4. Il ressort des pièces du dossier que la demande de carte de séjour temporaire présentée par M. E... était accompagnée des récépissés de dépôt de plainte, notamment du récépissé du dépôt de plainte du 11 juillet 2014 auprès du Parquet du tribunal de grande instance de Paris. Ce document était accompagné d'un courrier mentionnant que la plainte était déposée pour travail forcé et traite des êtres humains et, comme l'ont relevé les premiers juges, faisant état de l'exploitation de la situation de grande précarité de l'intéressé par sa mère et de conditions d'hébergement contraire à la dignité de celui-ci. Ainsi, alors même que, comme le soutient le préfet de police, aucun des récépissés n'indique que la plainte a été enregistrée pour des faits relatifs à la traite des êtres humains, la plainte du 11 juillet 2014 a bien été déposée par M. E... pour de tels faits. Il ressort également du courrier en date du 10 août 2018 du Procureur de la République adjoint adressé au préfet de police et produit devant la Cour que trois plaintes étaient en cours à cette même date opposant M. E... à sa mère qu'il accuse de traite des êtres humains à son égard. Si ce courrier mentionne que le Parquet n'a pas retenu la qualification de traite des êtres humains pour ordonner des enquêtes à la suite à ces trois plaintes, il ne ressort pas des pièces du dossier qu'à la date de la décision contestée, le procureur de la République s'était prononcé sur les faits dont il était saisi. Il ne ressort pas davantage des pièces du dossier, et il n'est d'ailleurs pas soutenu par l'administration, que le Parquet n'aurait été saisi de cette plainte que dans le but exclusif de permettre à M. E... de bénéficier du régime prévu par l'article L. 316-1 du code de l'entrée et du séjour des étrangers et du droit d'asile, ni que les faits dénoncés seraient manifestement imaginaires. La demande de carte de séjour temporaire de M. E... remplissait dès lors les conditions prévues par les dispositions précitées de l'article L. 316-1 du code de l'entrée et du séjour des étrangers et du droit d'asile.

Contenu transcrit des pages:
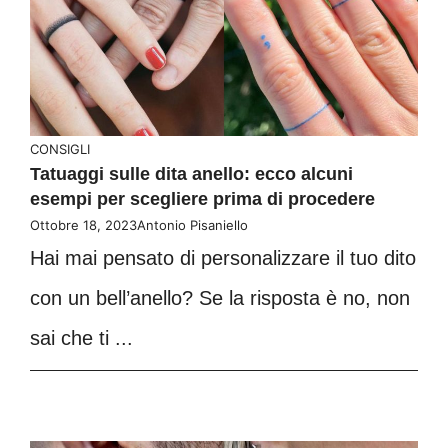
CONSIGLI
Tatuaggi sulle dita anello: ecco alcuni
esempi per scegliere prima di procedere
Ottobre 18, 2023
Antonio Pisaniello
Hai mai pensato di personalizzare il tuo dito
con un bell’anello? Se la risposta è no, non
sai che ti ...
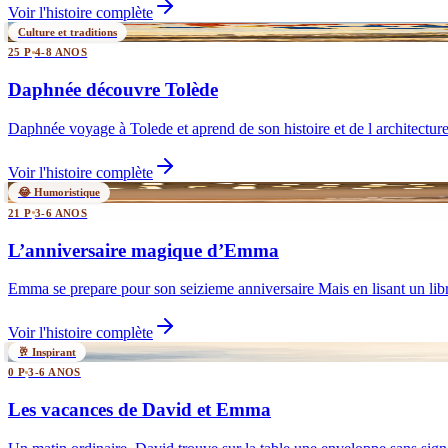
Voir l'histoire complète
Culture et traditions
25 P
4-8 ANOS
Daphnée découvre Tolède
Daphnée voyage à Tolede et aprend de son histoire et de l architectur
Voir l'histoire complète
😂 Humoristique
21 P
3-6 ANOS
L’anniversaire magique d’Emma
Emma se prepare pour son seizieme anniversaire Mais en lisant un libr
Voir l'histoire complète
🥂 Inspirant
0 P
3-6 ANOS
Les vacances de David et Emma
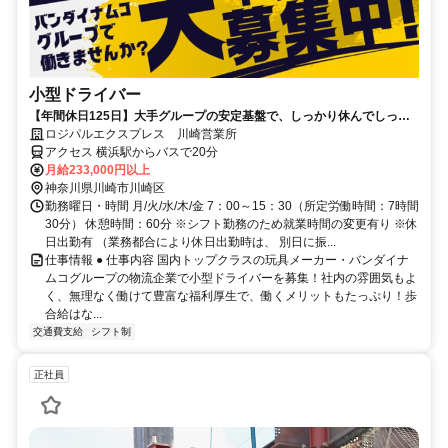
小型ドライバー
【年間休日125日】大手グループの安定基盤で、しっかり休んでしっか
り稼げるドライバーに！
ロジパルエクスプレス 川崎営業所
アクセス 横浜駅からバスで20分
月給233,000円以上
神奈川県川崎市川崎区
勤務曜日・時間 月/火/水/木/金 7：00～15：30（所定労働時間：7時間
30分） 休憩時間：60分 ※シフト勤務のため就業時間の変更有り ※休
日出勤有 （業務都合により休日出勤時は、 別日に振...
仕事情報 ● 仕事内容 国内トップクラスの玩具メーカー・バンダイナ
ムコグループの物流企業で小型ドライバーを募集！社内の雰囲気もよ
く、無理なく働けて豊富な福利厚生で、働くメリットもたっぷり！歩
合給はな...
交通費支給
シフト制
正社員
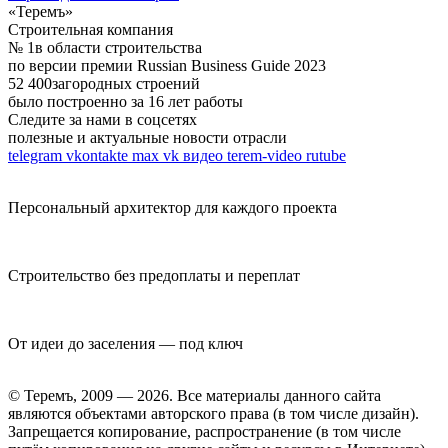
«Теремъ»
Строительная компания
№ 1
в области строительства
по версии премии Russian Business Guide 2023
52 400
загородных строений
было построенно за 16 лет работы
Следите за нами в соцсетях
полезные и актуальные новости отрасли
telegram
vkontakte
max
vk видео
terem-video
rutube
Персональный архитектор для каждого проекта
Строительство без предоплаты и переплат
От идеи до заселения — под ключ
© Теремъ, 2009 — 2026. Все материалы данного сайта
являются объектами авторского права (в том числе дизайн).
Запрещается копирование, распространение (в том числе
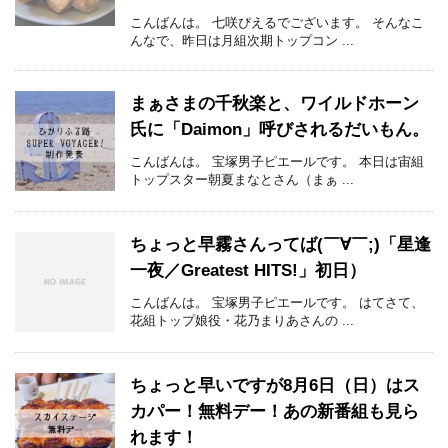
こんばんは。 七咲ぴえるでございます。 そんなこ
んなで、昨日は月組次期トップコン ...
まぁさまの千秋楽と、ワイルドホーン
氏に「Daimon」呼びされるだいもん。
こんばんは。 宝塚男子ピエールです。 本日は宙組
トップスター朝夏まなとさん（まぁ ...
ちょっと早霧さんってば(￣∀￣;)「星逢
一夜／Greatest HITS!」初日）
こんばんは。 宝塚男子ピエールです。 はてさて、
花組トップ娘役・花乃まりあさんの ...
ちょっと早いですが8月6日（日）はス
カパー！無料デー！あの新番組も見ら
れます！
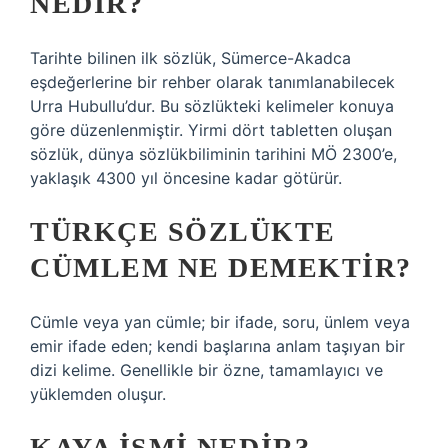
NEDIR?
Tarihte bilinen ilk sözlük, Sümerce-Akadca
eşdeğerlerine bir rehber olarak tanımlanabilecek
Urra Hubullu’dur. Bu sözlükteki kelimeler konuya
göre düzenlenmiştir. Yirmi dört tabletten oluşan
sözlük, dünya sözlükbiliminin tarihini MÖ 2300’e,
yaklaşık 4300 yıl öncesine kadar götürür.
TÜRKÇE SÖZLÜKTE
CÜMLEM NE DEMEKTIR?
Cümle veya yan cümle; bir ifade, soru, ünlem veya
emir ifade eden; kendi başlarına anlam taşıyan bir
dizi kelime. Genellikle bir özne, tamamlayıcı ve
yüklemden oluşur.
KAYA ISMI NEDIR?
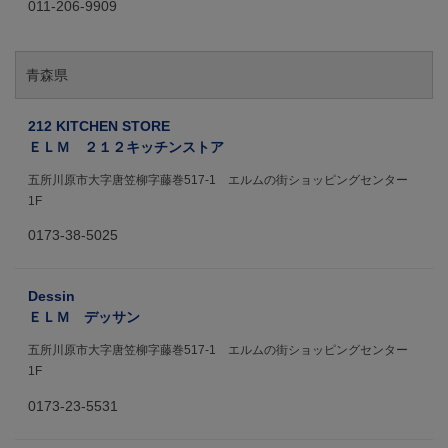
011-206-9909
青森県
212 KITCHEN STORE
ＥＬＭ ２１２キッチンストア
五所川原市大字唐笠柳字藤巻517-1 エルムの街ショッピングセンター
1F
0173-38-5025
Dessin
ＥＬＭ デッサン
五所川原市大字唐笠柳字藤巻517-1 エルムの街ショッピングセンター
1F
0173-23-5531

## Consigne 1
Restituez sous forme de liste JSON de chaînes, à raison d'une chaîne par ligne et sans les lignes vides, tout ce qui va de la ligne contenant « 011-206-9909 » jusqu'à la fin des enregistrements.
## Consigne 2
Rédigez la suite du texte juridique sur la demande de carte de séjour temporaire de M. E..., en reprenant après sa dernière phrase.

## Réponse 1
[
  "011-206-9909",
  "青森県",
  "212 KITCHEN STORE",
  "ＥＬＭ ２１２キッチンストア",
  "五所川原市大字唐笠柳字藤巻517-1 エルムの街ショッピングセンター",
  "1F",
  "0173-38-5025",
  "Dessin",
  "ＥＬＭ デッサン",
  "五所川原市大字唐笠柳字藤巻517-1 エルムの街ショッピングセンター",
  "1F",
  "0173-23-5531"
]

## Réponse 2
5. Par ailleurs, le préfet de police ne pouvait pas, pour rejeter la demande de M. E..., se fonder sur l'appréciation des faits retenue dans le rapport des services de police du 24 février 2016, ces derniers n'ayant pas compétence pour apprécier et qualifier juridiquement les faits dénoncés. En conséquence, c'est à tort que le préfet de police a refusé de délivrer à M. E... la carte de séjour temporaire qu'il sollicitait sur le fondement de l'article L. 316-1 du code de l'entrée et du séjour des étrangers et du droit d'asile alors qu'il remplissait les conditions prévues à cet article.

6. Il résulte de ce qui précède, sans qu'il soit besoin d'examiner la fin de non-recevoir opposée par M. E..., que le préfet de police n'est pas fondé à soutenir que c'est à tort que, par le jugement attaqué, le Tribunal administratif de Paris a annulé son arrêté du 6 février 2018.

Sur les conclusions à fin d'injonctions et d'astreinte :

7. Aux termes de l'article L. 911-1 du code de justice administrative : " Lorsque sa décision implique nécessairement qu'une personne morale de droit public ou un organisme de droit privé chargé de la gestion d'un service public prenne une mesure d'exécution dans un sens déterminé, la juridiction, saisie de conclusions en ce sens, prescrit, par la même décision, cette mesure assortie, le cas échéant, d'un délai d'exécution ". Et aux termes de l'article L. 911-3 du même code : " Saisie de conclusions en ce sens, la juridiction peut assortir, dans la même décision, l'injonction prescrite en application des articles L. 911-1 et L. 911-2 d'une astreinte qu'elle prononce dans les conditions prévues au présent livre et dont elle fixe la date d'effet ".

8. En premier lieu, le présent arrêt confirmant le jugement du 6 juillet 2018 par lequel le Tribunal administratif de Paris a prononcé l'injonction demandée à nouveau par M. E... devant la Cour, il n'y a pas lieu de se prononcer sur cette demande, ni sur les conclusions à fin d'astreinte dès lors que le jugement attaqué fait l'objet d'une demande d'exécution en cours devant la Cour.

Sur les conclusions présentées sur le fondement des dispositions des articles L. 761-1 du code de justice administrative et 37 de la loi du 10 juillet 1991 :

9. M. E... a obtenu le bénéfice de l'aide juridictionnelle totale. Par suite, son avocat peut se prévaloir des dispositions des articles L. 761-1 du code de justice administrative et 37 de la loi du 10 juillet 1991. Il y a lieu, dans les circonstances de l'espèce, de faire application de ces dispositions et de mettre à la charge de l'Etat le versement à Me A..., conseil de M. E..., de la somme de 1 500 euros sous réserve qu'il renonce à percevoir la somme correspondant à la part contributive de l'Etat.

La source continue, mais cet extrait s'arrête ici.